Many make judgment errors when lifting weights. Men are more likely to lift weights that are too heavy for them, while women tend to be fearful of bulking up and go for weights that are too light. But a recent study found you don’t need heavy weights to gain muscle — lighter weights can be just as effective if used correctly.
Danberg recommends choosing a weight that you can lift 30 times to start but afterward can lift only 15 times more. “You want to get to your repetition goal but be able to put down the weight and think, What’s next? You don’t want to feel exhausted to the point of ‘Oh, God, what did I do?’ ” says Danberg. “This will keep you injury free, but you will still feel the burn.”
When it comes down to it, it’s all about maintaining correct form to get the most out of resistance training. “When you have incorrect form, chances are you are going to jeopardize your balance.
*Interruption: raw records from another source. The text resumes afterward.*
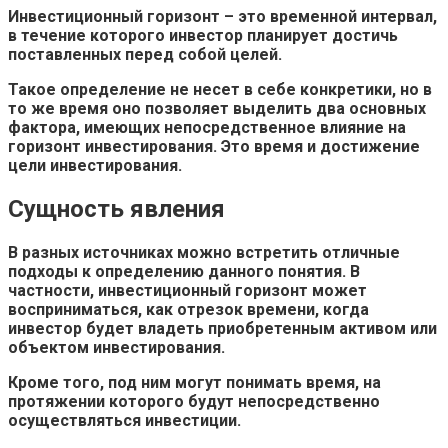
Инвестиционный горизонт – это временной интервал,
в течение которого инвестор планирует достичь
поставленных перед собой целей.
Такое определение не несет в себе конкретики, но в
то же время оно позволяет выделить два основных
фактора, имеющих непосредственное влияние на
горизонт инвестирования. Это время и достижение
цели инвестирования.
Сущность явления
В разных источниках можно встретить отличные
подходы к определению данного понятия. В
частности, инвестиционный горизонт может
восприниматься, как отрезок времени, когда
инвестор будет владеть приобретенным активом или
объектом инвестирования.
Кроме того, под ним могут понимать время, на
протяжении которого будут непосредственно
осуществляться инвестиции.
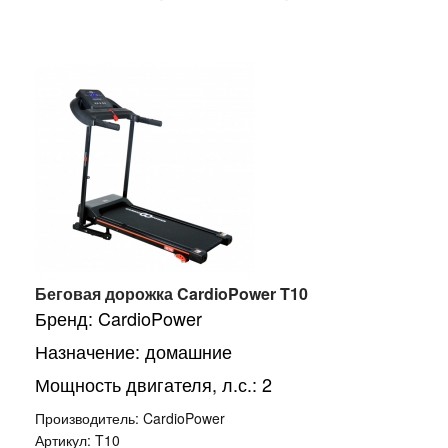
Беговая дорожка CardioPower T10
Бренд: CardioPower
Назначение: домашние
Мощность двигателя, л.с.: 2
Производитель:
CardioPower
Артикул:
T10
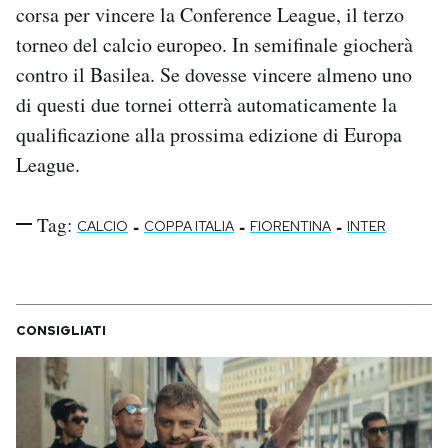
corsa per vincere la Conference League, il terzo
Notifiche mobile
torneo del calcio europeo. In semifinale giocherà
Regala il Post
Hai bisogno di aiuto?
contro il Basilea. Se dovesse vincere almeno uno
Esci
di questi due tornei otterrà automaticamente la
qualificazione alla prossima edizione di Europa
League.
Tag:
-
-
-
CALCIO
COPPA ITALIA
FIORENTINA
INTER
CONSIGLIATI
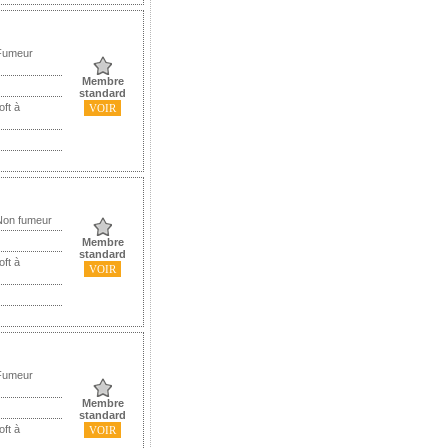
 Fumeur
Membre
standard
oft à
VOIR
Non fumeur
Membre
standard
oft à
VOIR
 Fumeur
Membre
standard
oft à
VOIR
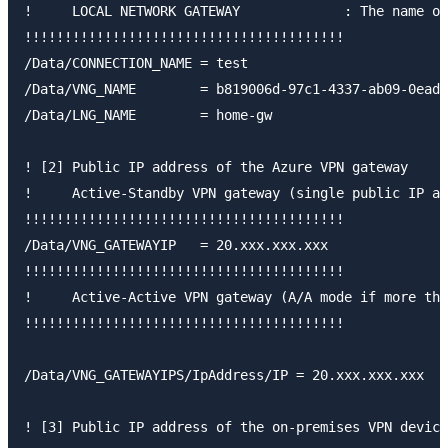
!     LOCAL NETWORK GATEWAY		: The name of your local network gateway resource for the connection

!!!!!!!!!!!!!!!!!!!!!!!!!!!!!!!!!!!!!!!!

/Data/CONNECTION_NAME = test

/Data/VNG_NAME        = b819006d-97c1-4337-ab09-0ead6
/Data/LNG_NAME        = home-gw

! [2] Public IP address of the Azure VPN gateway

!     Active-Standby VPN gateway (single public IP ad
!!!!!!!!!!!!!!!!!!!!!!!!!!!!!!!!!!!!!!!!

/Data/VNG_GATEWAYIP   = 20.xxx.xxx.xxx

!!!!!!!!!!!!!!!!!!!!!!!!!!!!!!!!!!!!!!!!

!     Active-Active VPN gateway (A/A mode if more tha
!!!!!!!!!!!!!!!!!!!!!!!!!!!!!!!!!!!!!!!!

/Data/VNG_GATEWAYIPS/IpAddress/IP = 20.xxx.xxx.xxx

! [3] Public IP address of the on-premises VPN device
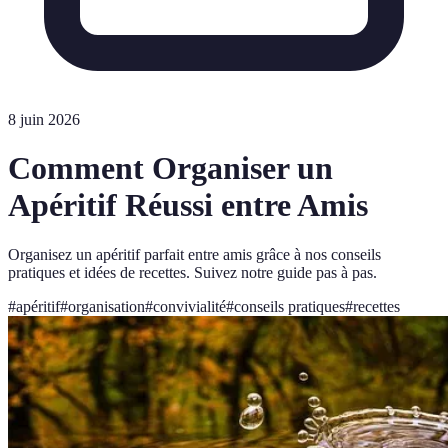
8 juin 2026
Comment Organiser un
Apéritif Réussi entre Amis
Organisez un apéritif parfait entre amis grâce à nos conseils
pratiques et idées de recettes. Suivez notre guide pas à pas.
#
apéritif
#
organisation
#
convivialité
#
conseils pratiques
#
recettes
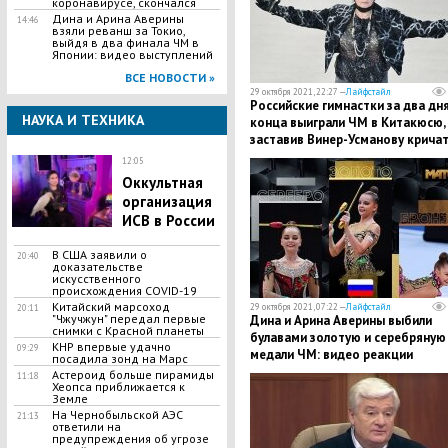
коронавирусе, скончался
Дина и Арина Аверины
14:46
взяли реванш за Токио,
выйдя в два финала ЧМ в
Японии: видео выступлений
ВСЕ НОВОСТИ »
29 октября 2021, 22:27 —
Лайфстайл
Российские гимнастки за два дн
НАУКА И ТЕХНИКА
конца выиграли ЧМ в Китакюсю,
заставив Винер-Усманову крича
12:05
Оккультная
организация
ИСВ в России
В США заявили о
20:40
доказательстве
искусственного
происхождения COVID-19
Китайский марсоход
29 октября 2021, 07:22 —
Лайфстайл
20:11
"Чжучжун" передал первые
Дина и Арина Аверины выбили
снимки с Красной планеты
булавами золотую и серебряную
КНР впервые удачно
09:29
медали ЧМ: видео реакции
посадила зонд на Марс
Астероид больше пирамиды
11:18
Хеопса приближается к
Земле
На Чернобыльской АЭС
21:13
ответили на
предупреждения об угрозе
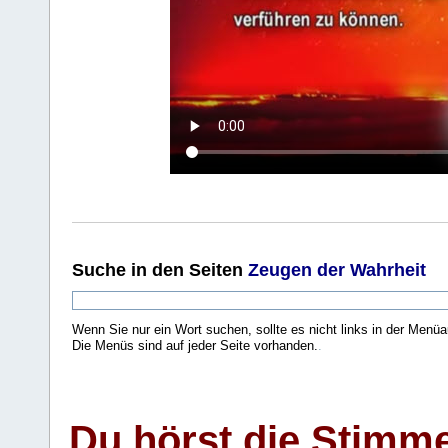
Suche
in den Seiten
Zeugen der Wahrheit
Wenn Sie nur ein Wort suchen, sollte es nicht links in der Menüa
Die Menüs sind auf jeder Seite vorhanden.
.
Du hörst die Stimm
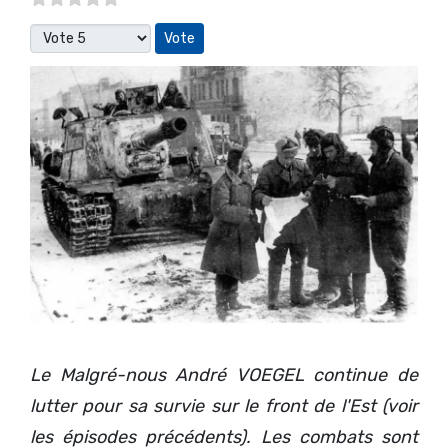
Veuillez voter
Le Malgré-nous André VOEGEL continue de
lutter pour sa survie sur le front de l'Est (voir
les épisodes précédents). Les combats sont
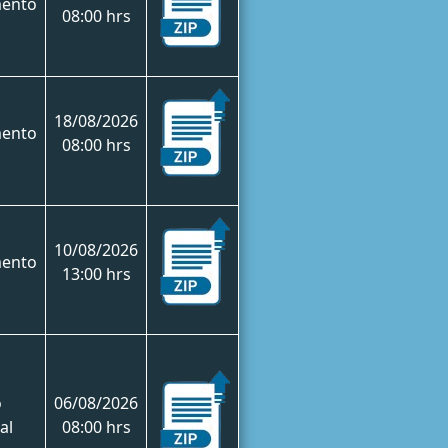
mento
08:00 hrs
18/08/2026
mento
08:00 hrs
10/08/2026
mento
13:00 hrs
o
06/08/2026
al
08:00 hrs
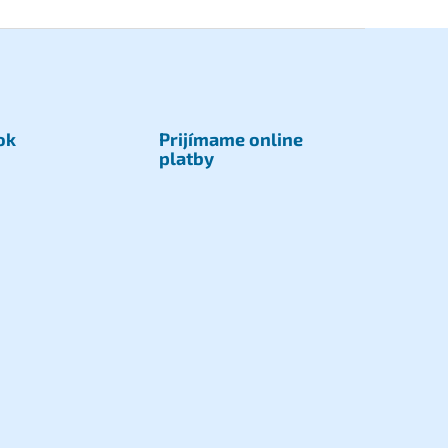
ok
Prijímame online
platby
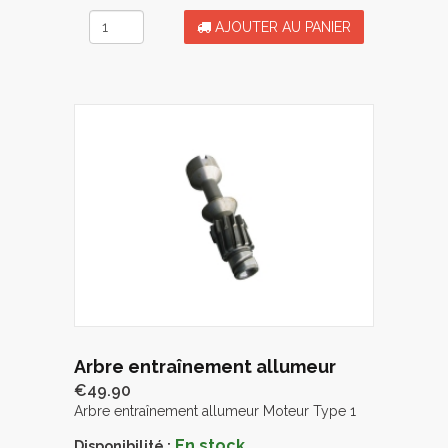
AJOUTER AU PANIER
Arbre entraînement allumeur
€49.90
Arbre entraînement allumeur Moteur Type 1
En stock
Disponibilité :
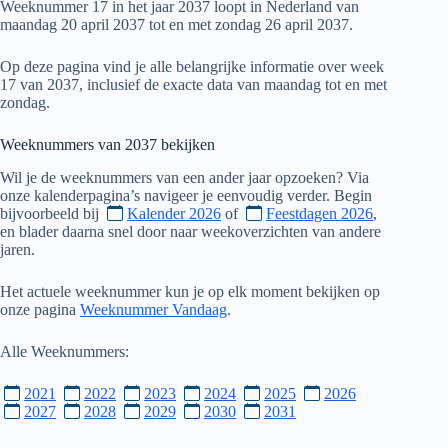
Weeknummer 17 in het jaar 2037 loopt in Nederland van
maandag 20 april 2037 tot en met zondag 26 april 2037.
Op deze pagina vind je alle belangrijke informatie over week
17 van 2037, inclusief de exacte data van maandag tot en met
zondag.
Weeknummers van
2037
bekijken
Wil je de weeknummers van een ander jaar opzoeken? Via
onze kalenderpagina’s navigeer je eenvoudig verder. Begin
bijvoorbeeld bij
Kalender 2026
of
Feestdagen 2026
,
en blader daarna snel door naar weekoverzichten van andere
jaren.
Het actuele weeknummer kun je op elk moment bekijken op
onze pagina
Weeknummer Vandaag
.
Alle Weeknummers:
2021
2022
2023
2024
2025
2026
2027
2028
2029
2030
2031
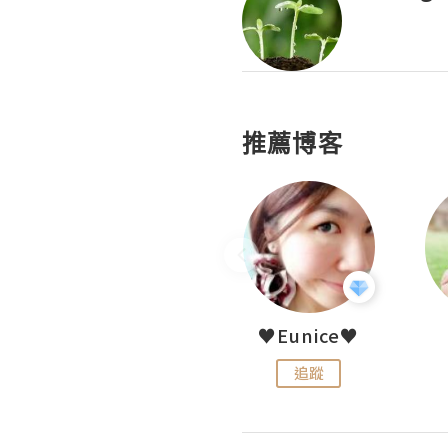
推薦博客
LoveCath 夏沫
♥Eunice♥
追蹤
追蹤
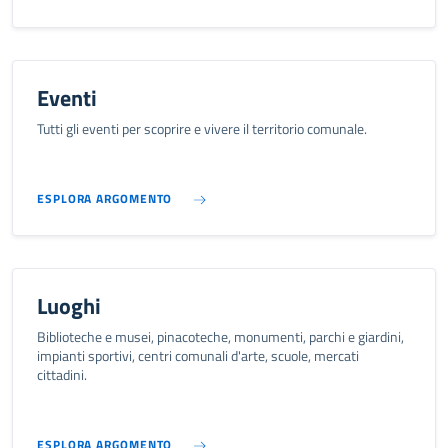
Eventi
Tutti gli eventi per scoprire e vivere il territorio comunale.
ESPLORA ARGOMENTO
Luoghi
Biblioteche e musei, pinacoteche, monumenti, parchi e giardini,
impianti sportivi, centri comunali d'arte, scuole, mercati
cittadini.
ESPLORA ARGOMENTO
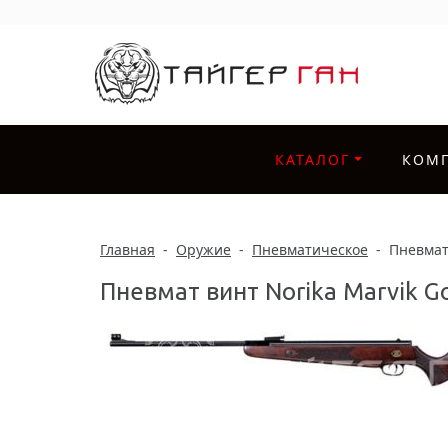
КАТАЛОГ
КОМ
Главная
-
Оружие
-
Пневматическое
-
Пневмат
Пневмат винт Norika Marvik G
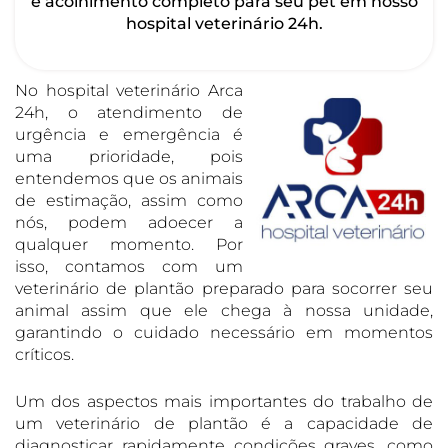
e acolhimento completo para seu pet em nosso
hospital veterinário 24h.
No hospital veterinário Arca
24h, o atendimento de
urgência e emergência é
uma prioridade, pois
entendemos que os animais
de estimação, assim como
nós, podem adoecer a
qualquer momento. Por
isso, contamos com um
veterinário de plantão preparado para socorrer seu
animal assim que ele chega à nossa unidade,
garantindo o cuidado necessário em momentos
críticos.
Um dos aspectos mais importantes do trabalho de
um veterinário de plantão é a capacidade de
diagnosticar rapidamente condições graves, como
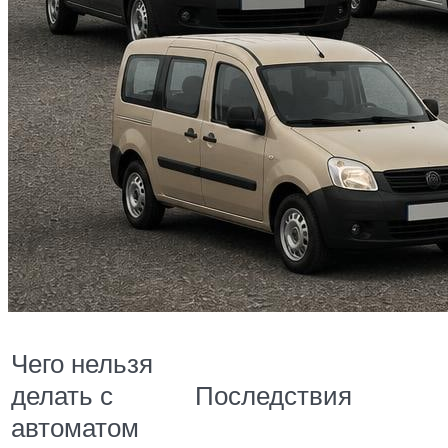
Чего нельзя
Последствия
делать с
автоматом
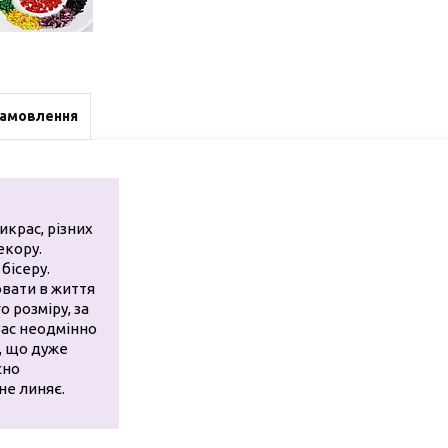
замовлення
икрас, різних
екору.
бісеру.
ювати в життя
о розміру, за
 Вас неодмінно
, що дуже
сно
не линяє.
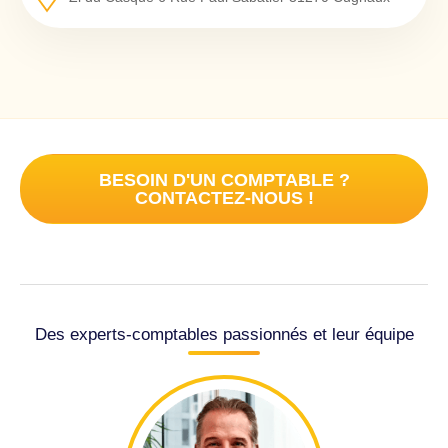
BESOIN D'UN COMPTABLE ?
CONTACTEZ-NOUS !
Des experts-comptables passionnés et leur équipe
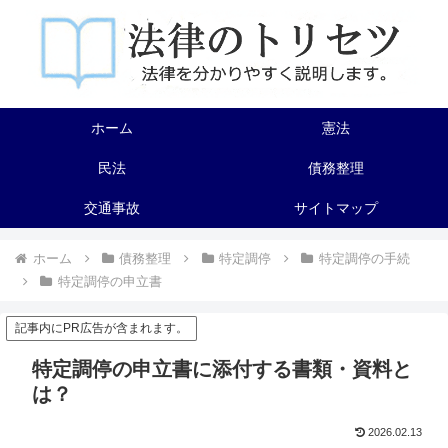
ホーム
憲法
民法
債務整理
交通事故
サイトマップ
ホーム
債務整理
特定調停
特定調停の手続
特定調停の申立書
記事内にPR広告が含まれます。
特定調停の申立書に添付する書類・資料と
は？
2026.02.13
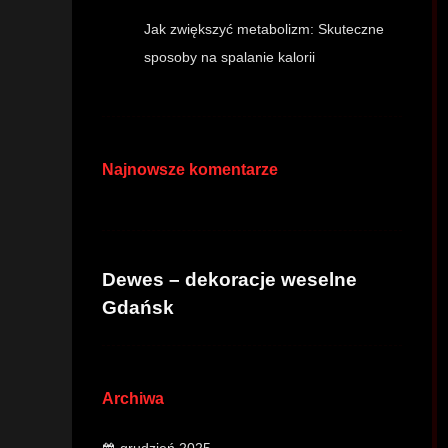
Jak zwiększyć metabolizm: Skuteczne
sposoby na spalanie kalorii
Najnowsze komentarze
Dewes – dekoracje weselne
Gdańsk
Archiwa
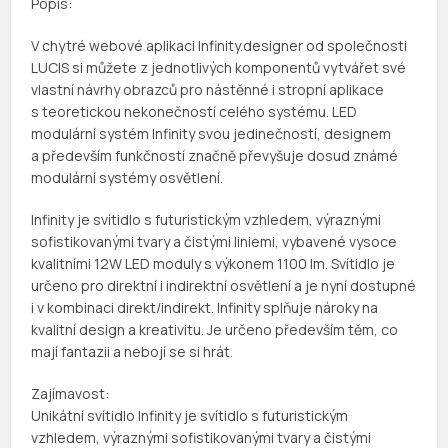
Popis:
V chytré webové aplikaci Infinity.designer od společnosti
LUCIS si můžete z jednotlivých komponentů vytvářet své
vlastní návrhy obrazců pro nástěnné i stropní aplikace
s teoretickou nekonečností celého systému. LED
modulární systém Infinity svou jedinečností, designem
a především funkčností značně převyšuje dosud známé
modulární systémy osvětlení.
Infinity je svítidlo s futuristickým vzhledem, výraznými
sofistikovanými tvary a čistými liniemi, vybavené vysoce
kvalitními 12W LED moduly s výkonem 1100 lm. Svítidlo je
určeno pro direktní i indirektní osvětlení a je nyní dostupné
i v kombinaci direkt/indirekt. Infinity splňuje nároky na
kvalitní design a kreativitu. Je určeno především těm, co
mají fantazii a nebojí se si hrát.
Zajímavost:
Unikátní svítidlo Infinity je svítidlo s futuristickým
vzhledem, výraznými sofistikovanými tvary a čistými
You work your body harder than it actually has to work,” says Danberg.
Maintaining good form while lifting will also improve your overall posture. “Generally, people who don’t have good posture have tight or weak muscles,” says Danberg. “If you do not think about your form while you are lifting, you are training poor posture.”
Quick tips for correct form: keep a strong upper back, with your chin and chest up, and tighten your core.
There’s nothing wrong with taking it slow, says Haley. A lot of exercises become more challenging when they’re slowed down. “Try lowering your arms slower when doing a bicep curl,” she says. “Using your full range of motion is sometimes harder because you need to use all your muscles to do it all the way.”